Since the query is pretty big, I will post it once at the end of the question.

If I use a where clause for contains purposes, it gives me the result in 7-8 seconds.

MATCH (contact:Contacts)    
where lower(contact.Name) contains lower('Rick')          
WITH contact         
ORDER BY contact.Source asc         
SKIP 0 LIMIT 20

But the same query returns exact results in a couple of milliseconds if used in the following way but it only returns exact matches and not all that contain 'Rick'.

MATCH (contact:Contacts{Name:'Rick'})          
WITH contact         
ORDER BY contact.Source asc         
SKIP 0 LIMIT 20

Is there a way to use contains in the the latter way as it seems to be quicker.

Following is the entire query used:

MATCH (contact:Contacts{Name:'Rick'})          
WITH contact         
ORDER BY contact.Source asc         
SKIP 0 LIMIT 20          
OPTIONAL MATCH (contact)-[workingFor:WorkingFor]->(company:Company)         
with contact, workingFor, company 
OPTIONAL MATCH (contact)-[contactForEmployee:ContactForEmployee]->(employee:Employee)        
with contact,workingFor, company, contactForEmployee, employee 
OPTIONAL MATCH (contact)-[InfoFor:InfoFor]-(LeadInfo:LeadInfo)          with contact,workingFor, company, contactForEmployee, employee, InfoFor, LeadInfo 
optional MATCH (contact)-[connectedTo:ConnectionDetails]-(contactTo:Contacts)       
where date( connectedTo.LinckedInConnectedOn) <> date('1900-01-01')       
WITH contact,connectedTo,  contactTo,  workingFor, company, contactForEmployee, employee ,InfoFor, LeadInfo       
ORDER BY connectedTo.LinckedInConnectedOn DESC  
WITH contact, collect(connectedTo)[..5] AS liConnections, collect(contactTo)[..5] AS liContacts, workingFor, company,         contactForEmployee, employee, InfoFor, LeadInfo 
optional MATCH (contact)-[ocConnections:ConnectionDetails]-(ocContactTo:Contacts)       
where ocConnections.EmailConnectionStrengthStrong <> 0 or ocConnections.EmailConnectionStrengthMedium <> 0 or ocConnections.EmailConnectionStrengthLow <> 0       
WITH contact,ocConnections, ocContactTo, liConnections, liContacts, workingFor, company,contactForEmployee, employee, InfoFor, LeadInfo       
ORDER BY ocConnections.EmailConnectionStrengthStrong desc,      ocConnections.EmailConnectionStrengthMedium desc,
 ocConnections.EmailConnectionStrengthLow desc  
WITH contact, collect(ocConnections)[..5] AS ocConnections, collect(ocContactTo)[..5] AS ocContactTo,        
 liConnections, liContacts,  workingFor, company, contactForEmployee, employee,InfoFor, LeadInfo 
RETURN contact, workingFor, company, contactForEmployee, employee,InfoFor, LeadInfo,              
 collect(liConnections) AS liConnections, collect(liContacts) AS liConnectedTo,             
 collect(ocConnections) as  ocConnections,  collect(ocContactTo) as ocConnectedTo

Solution

  • CONTAINS works with existing indexes, except that you're using toLower() on the node property:

    where lower(contact.Name) contains lower('Rick')

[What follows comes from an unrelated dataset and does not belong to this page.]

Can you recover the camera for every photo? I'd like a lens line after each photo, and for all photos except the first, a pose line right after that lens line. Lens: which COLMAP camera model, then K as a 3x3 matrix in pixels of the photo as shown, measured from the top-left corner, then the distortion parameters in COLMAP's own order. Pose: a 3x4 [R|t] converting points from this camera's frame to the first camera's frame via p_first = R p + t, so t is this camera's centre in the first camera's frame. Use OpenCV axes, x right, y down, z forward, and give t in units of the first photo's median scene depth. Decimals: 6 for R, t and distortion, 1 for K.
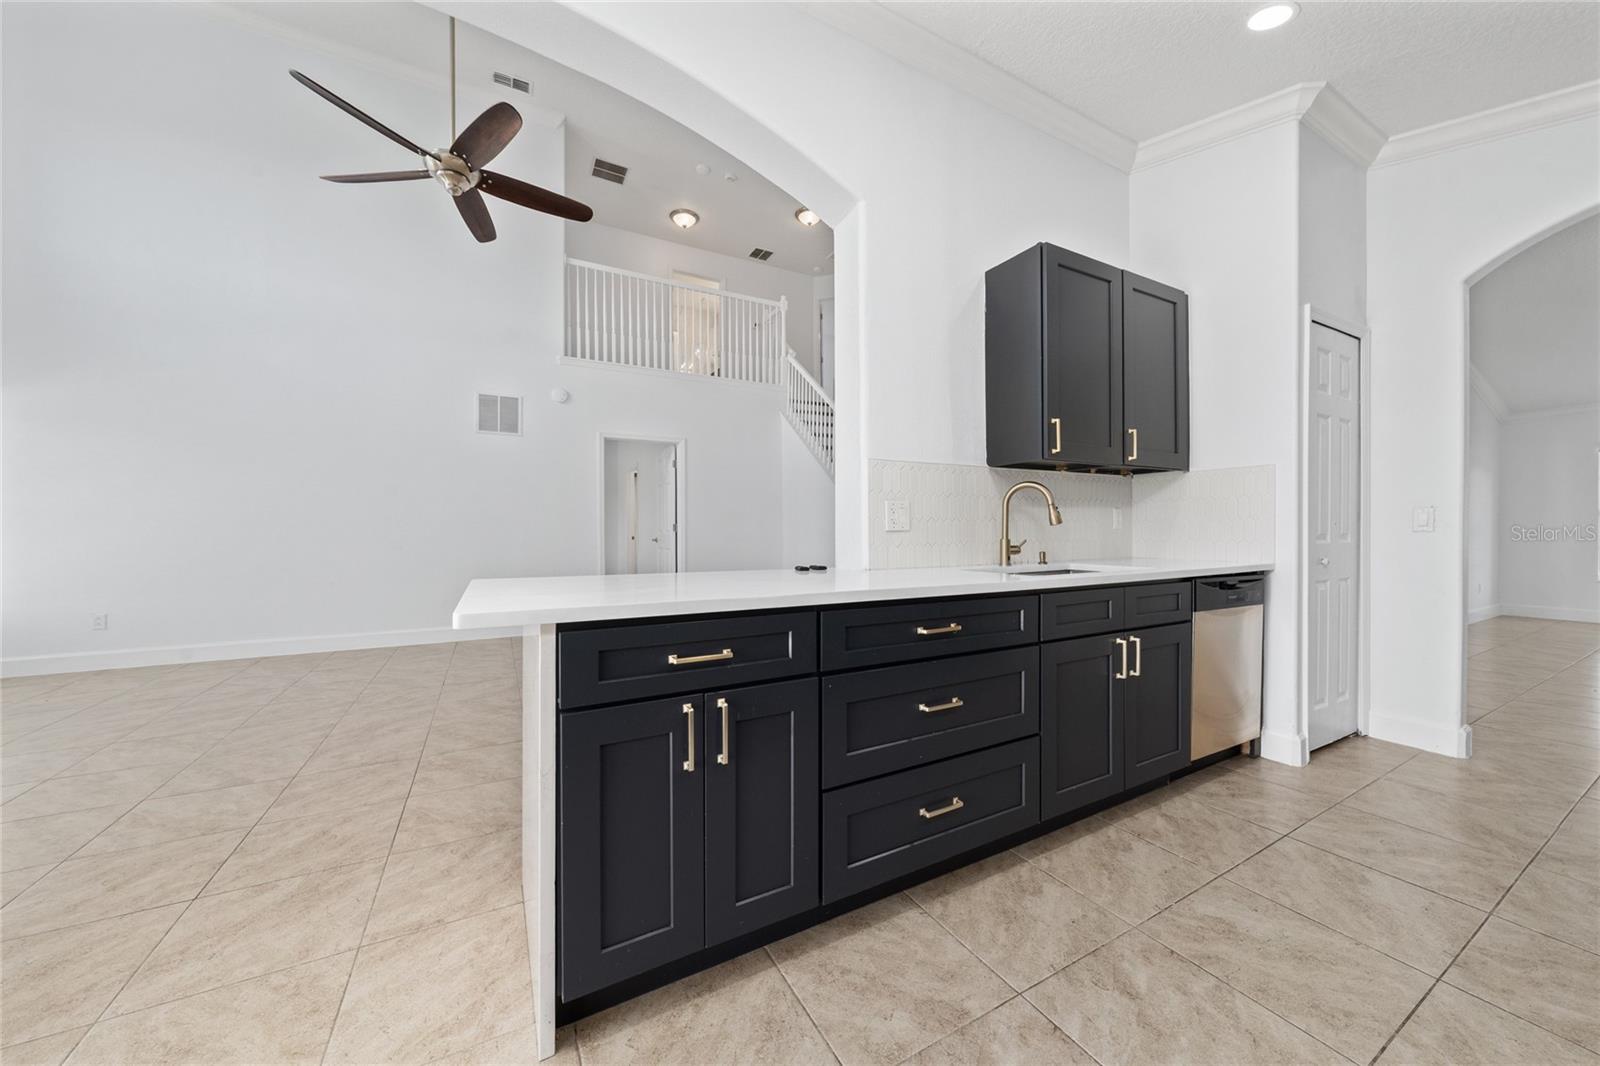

    This prevents usage of the :Contacts(Name) index lookup, as the planner now has transform the Name property of all :Contacts nodes to lowercase to perform the checking.

    To allow index lookup for queries like this, assuming the Name property is case-sensitive, you may need to add an additional field just for holding the lowercase form of the name, and the you can run the query without needing to use the lower() function on the Name property.

    Alternately, if you can upgrade to Neo4j 3.5.x, we now have a fulltext schema indexes which are designed for these kinds of searches, and are case insensitive for lookups.